Negli ultimi anni, “le diverse crisi che hanno riguardato Grecia, Ucraina, migranti, Brexit e populismo, hanno aumentato la visibilità dell’Ue ma non in senso positivo”. “Disintegrazione, disfunzionalità e declino”, sono i termini che Yeo Lay Hwee ha usato per descrivere ciò che l’Asia percepisce dell’Europa. Nel 2006, ha aggiunto, “il 58% dei cinesi riteneva che l’Ue avesse effetti positivi sul mondo; nel 2013 la percentuale è scesa al 40%”, mentre coloro che credevano che gli effetti fossero negativi sono passati dal 12 al 28%. Sui temi di sicurezza e difesa, “ci si aspetta che l’Europa diventi più indipendente nella propria politica estera, soprattutto considerando il concetto di autonomia strategica dell’Alto rappresentante Federica Mogherini”. Tuttavia, per ora, “l’Europa non è considerata un security player, ma piuttosto una potenza economica comunque in declino”.

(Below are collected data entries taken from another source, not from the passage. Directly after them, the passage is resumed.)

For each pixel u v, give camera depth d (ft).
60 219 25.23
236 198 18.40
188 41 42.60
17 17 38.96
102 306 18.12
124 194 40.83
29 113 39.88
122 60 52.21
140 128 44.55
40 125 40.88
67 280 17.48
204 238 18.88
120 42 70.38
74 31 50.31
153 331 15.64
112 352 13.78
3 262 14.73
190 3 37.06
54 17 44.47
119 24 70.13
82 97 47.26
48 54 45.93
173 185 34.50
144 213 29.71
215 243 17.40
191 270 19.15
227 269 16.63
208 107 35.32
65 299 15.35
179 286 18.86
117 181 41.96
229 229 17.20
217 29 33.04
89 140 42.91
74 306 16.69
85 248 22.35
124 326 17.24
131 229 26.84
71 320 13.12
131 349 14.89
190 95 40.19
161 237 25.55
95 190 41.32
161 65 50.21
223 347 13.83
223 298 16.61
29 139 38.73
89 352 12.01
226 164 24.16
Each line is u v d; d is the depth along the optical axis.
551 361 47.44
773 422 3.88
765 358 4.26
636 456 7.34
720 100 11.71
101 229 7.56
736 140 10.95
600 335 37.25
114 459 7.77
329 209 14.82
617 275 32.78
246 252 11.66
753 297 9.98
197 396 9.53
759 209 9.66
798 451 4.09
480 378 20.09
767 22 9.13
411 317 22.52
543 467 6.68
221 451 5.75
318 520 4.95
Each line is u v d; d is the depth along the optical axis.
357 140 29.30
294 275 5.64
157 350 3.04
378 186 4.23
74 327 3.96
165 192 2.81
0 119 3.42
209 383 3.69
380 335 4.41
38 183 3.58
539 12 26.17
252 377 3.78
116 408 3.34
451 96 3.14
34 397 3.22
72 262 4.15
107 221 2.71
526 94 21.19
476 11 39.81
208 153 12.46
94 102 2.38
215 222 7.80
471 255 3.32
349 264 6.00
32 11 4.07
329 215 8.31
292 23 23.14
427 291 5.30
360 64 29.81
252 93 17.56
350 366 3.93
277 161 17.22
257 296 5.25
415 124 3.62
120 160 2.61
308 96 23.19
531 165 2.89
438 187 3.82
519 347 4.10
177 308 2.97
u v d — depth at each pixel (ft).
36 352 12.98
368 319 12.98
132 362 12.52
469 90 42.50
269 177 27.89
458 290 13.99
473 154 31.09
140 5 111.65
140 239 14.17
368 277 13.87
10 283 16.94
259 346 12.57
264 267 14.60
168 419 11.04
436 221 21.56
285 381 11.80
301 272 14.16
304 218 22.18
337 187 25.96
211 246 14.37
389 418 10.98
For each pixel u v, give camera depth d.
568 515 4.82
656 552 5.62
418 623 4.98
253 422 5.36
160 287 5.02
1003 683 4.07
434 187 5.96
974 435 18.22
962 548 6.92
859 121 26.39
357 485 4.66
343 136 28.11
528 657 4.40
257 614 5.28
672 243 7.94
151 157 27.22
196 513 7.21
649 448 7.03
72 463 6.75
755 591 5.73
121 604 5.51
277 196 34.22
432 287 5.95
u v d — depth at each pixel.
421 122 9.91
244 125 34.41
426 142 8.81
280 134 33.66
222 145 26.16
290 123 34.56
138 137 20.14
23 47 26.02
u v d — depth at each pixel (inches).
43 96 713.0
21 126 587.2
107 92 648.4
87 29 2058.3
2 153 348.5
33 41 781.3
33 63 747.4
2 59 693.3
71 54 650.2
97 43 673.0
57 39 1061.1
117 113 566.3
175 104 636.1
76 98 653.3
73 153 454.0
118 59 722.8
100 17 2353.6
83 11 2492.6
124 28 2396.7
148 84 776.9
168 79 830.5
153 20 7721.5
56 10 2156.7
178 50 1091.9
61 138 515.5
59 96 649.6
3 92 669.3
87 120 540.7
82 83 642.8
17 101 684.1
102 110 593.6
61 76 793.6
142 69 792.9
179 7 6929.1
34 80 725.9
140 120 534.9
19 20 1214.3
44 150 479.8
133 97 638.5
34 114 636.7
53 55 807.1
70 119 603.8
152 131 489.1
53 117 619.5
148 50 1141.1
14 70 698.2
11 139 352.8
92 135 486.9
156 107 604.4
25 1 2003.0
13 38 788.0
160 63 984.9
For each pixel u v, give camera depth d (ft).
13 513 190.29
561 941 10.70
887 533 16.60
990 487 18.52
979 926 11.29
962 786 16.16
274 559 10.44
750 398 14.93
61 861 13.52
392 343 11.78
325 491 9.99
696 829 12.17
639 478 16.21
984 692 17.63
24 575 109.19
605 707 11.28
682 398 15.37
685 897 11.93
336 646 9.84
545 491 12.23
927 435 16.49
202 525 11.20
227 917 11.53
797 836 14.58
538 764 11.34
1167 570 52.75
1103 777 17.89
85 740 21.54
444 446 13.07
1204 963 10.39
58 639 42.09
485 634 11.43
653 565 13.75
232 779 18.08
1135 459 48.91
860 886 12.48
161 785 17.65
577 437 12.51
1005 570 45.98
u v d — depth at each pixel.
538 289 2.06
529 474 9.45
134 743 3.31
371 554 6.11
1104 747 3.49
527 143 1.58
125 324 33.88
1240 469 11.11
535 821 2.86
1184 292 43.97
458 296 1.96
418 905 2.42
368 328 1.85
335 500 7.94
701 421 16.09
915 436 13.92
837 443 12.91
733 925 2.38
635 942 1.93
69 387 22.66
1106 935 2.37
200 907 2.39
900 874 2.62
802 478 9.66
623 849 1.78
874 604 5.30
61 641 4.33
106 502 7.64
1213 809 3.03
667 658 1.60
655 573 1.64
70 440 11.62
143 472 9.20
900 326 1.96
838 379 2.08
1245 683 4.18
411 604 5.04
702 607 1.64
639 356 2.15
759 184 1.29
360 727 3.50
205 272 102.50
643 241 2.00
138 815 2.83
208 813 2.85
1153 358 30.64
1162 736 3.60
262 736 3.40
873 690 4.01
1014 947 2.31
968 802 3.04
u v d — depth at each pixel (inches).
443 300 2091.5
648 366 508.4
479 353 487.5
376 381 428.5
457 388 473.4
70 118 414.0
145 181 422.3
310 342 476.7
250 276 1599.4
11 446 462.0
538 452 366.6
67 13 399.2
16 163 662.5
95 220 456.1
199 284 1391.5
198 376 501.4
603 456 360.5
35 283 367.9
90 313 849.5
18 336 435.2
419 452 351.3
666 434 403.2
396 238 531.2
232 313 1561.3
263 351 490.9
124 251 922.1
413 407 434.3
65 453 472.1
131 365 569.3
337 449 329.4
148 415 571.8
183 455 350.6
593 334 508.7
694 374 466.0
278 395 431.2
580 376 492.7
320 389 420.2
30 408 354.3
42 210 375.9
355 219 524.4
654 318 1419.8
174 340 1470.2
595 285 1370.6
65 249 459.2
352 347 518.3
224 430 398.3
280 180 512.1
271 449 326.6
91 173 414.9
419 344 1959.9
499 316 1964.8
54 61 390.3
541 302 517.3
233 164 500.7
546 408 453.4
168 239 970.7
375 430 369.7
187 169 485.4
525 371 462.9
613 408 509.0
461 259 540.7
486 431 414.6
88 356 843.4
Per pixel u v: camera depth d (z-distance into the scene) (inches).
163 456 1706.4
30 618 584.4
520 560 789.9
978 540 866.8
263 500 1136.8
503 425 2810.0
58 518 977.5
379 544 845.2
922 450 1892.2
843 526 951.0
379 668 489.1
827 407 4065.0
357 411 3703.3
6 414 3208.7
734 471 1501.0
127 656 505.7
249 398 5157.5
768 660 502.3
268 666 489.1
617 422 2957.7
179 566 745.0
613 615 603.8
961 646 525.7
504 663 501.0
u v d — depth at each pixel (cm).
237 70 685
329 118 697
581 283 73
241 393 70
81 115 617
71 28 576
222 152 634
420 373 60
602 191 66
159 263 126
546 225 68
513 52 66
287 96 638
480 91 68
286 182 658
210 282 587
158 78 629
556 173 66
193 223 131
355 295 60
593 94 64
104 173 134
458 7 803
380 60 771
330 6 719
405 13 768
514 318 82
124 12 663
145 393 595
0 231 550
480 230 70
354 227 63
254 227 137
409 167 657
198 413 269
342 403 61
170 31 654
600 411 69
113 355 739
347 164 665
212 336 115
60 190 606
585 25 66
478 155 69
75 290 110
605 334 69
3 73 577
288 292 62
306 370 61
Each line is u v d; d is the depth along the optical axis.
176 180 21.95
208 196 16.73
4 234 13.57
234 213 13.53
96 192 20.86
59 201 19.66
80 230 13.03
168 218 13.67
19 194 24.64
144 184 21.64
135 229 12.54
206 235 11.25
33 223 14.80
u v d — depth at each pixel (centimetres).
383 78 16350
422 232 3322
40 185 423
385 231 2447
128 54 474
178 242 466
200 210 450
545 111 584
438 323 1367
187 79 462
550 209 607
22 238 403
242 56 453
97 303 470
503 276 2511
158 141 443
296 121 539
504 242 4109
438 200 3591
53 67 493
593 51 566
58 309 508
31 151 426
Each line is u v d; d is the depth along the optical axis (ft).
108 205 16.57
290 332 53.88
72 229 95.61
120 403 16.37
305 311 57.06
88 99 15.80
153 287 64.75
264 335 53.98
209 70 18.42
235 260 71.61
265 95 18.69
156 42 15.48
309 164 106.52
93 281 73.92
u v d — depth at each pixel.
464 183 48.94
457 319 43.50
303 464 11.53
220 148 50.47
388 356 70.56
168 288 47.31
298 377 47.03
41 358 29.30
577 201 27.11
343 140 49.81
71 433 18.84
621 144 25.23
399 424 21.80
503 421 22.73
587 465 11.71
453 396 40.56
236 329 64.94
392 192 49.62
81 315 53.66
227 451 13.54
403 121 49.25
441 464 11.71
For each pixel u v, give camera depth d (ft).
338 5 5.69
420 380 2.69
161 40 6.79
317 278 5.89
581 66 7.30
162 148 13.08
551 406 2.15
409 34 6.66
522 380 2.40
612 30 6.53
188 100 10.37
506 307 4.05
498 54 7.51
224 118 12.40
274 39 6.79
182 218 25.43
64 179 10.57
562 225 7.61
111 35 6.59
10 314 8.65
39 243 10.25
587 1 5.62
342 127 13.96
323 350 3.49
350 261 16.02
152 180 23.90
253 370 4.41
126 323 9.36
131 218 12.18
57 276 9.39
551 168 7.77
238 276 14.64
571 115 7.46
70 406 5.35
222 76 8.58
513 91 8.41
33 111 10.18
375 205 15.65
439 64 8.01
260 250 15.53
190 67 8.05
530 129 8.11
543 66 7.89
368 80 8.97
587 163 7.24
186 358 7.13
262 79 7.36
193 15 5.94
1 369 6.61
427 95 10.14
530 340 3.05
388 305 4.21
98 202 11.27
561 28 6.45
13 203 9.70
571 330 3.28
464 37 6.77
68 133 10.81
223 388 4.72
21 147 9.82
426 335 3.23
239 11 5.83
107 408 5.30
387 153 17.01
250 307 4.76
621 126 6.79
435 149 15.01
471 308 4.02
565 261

SE NON CI CAPIAMO NOI PER PRIMI

“Il modo in cui un soggetto percepisce se stesso determina il modo in cui lo percepiscono gli altri”, ha detto la direttrice dell’European Council on Foreign Relations Silvia Francescon. “E come possono capirci gli altri se noi non riusciamo a capire chi siamo e come lavoriamo?”, si è chiesta poi la ricercatrice: “Viviamo nel continente più ricco e prospero, ma privo dell’autostima tale da poter essere ritenuto un partner credibile”. Ora, la “chiamata dagli Stati Uniti a impegnarci di più nel mondo” può essere “un’opportunità”, ha spiegato ancora Francescon. La sfida è “tra un’Europa intergovernativa (ndr, come ogni altra organizzazione internazionale) e una maggiore cessione di sovranità a qualcosa di più alto che prende il nome di istituzioni europee”.

D’altronde, “l’Europa mostra il meglio di sé quando è in crisi”; è questo dunque “un momento di definizione”, anche e soprattutto nel rapporto con l’alleato d’Oltreoceano. Il momento “per spostarci dalla percezione alla conoscenza, e per capire se c’è ancora una visione comune del mondo”. Il prossimo G7, in programma a Taormina venerdì e sabato, “ci dirà molto, anche su temi controversi, come commercio, protezionismo e clima, in cui l’Europa ha l’opportunità di mostrarsi responsabile”. Per la prima volta, “Trump sarà di fronte a sei leader mondiali e non più in singoli faccia a faccia”.

A Bruxelles per il summit Nato e poi in Sicilia per il G7: il futuro dell’Europa e del rapporto transatlantico passa dai prossimi tre giorni.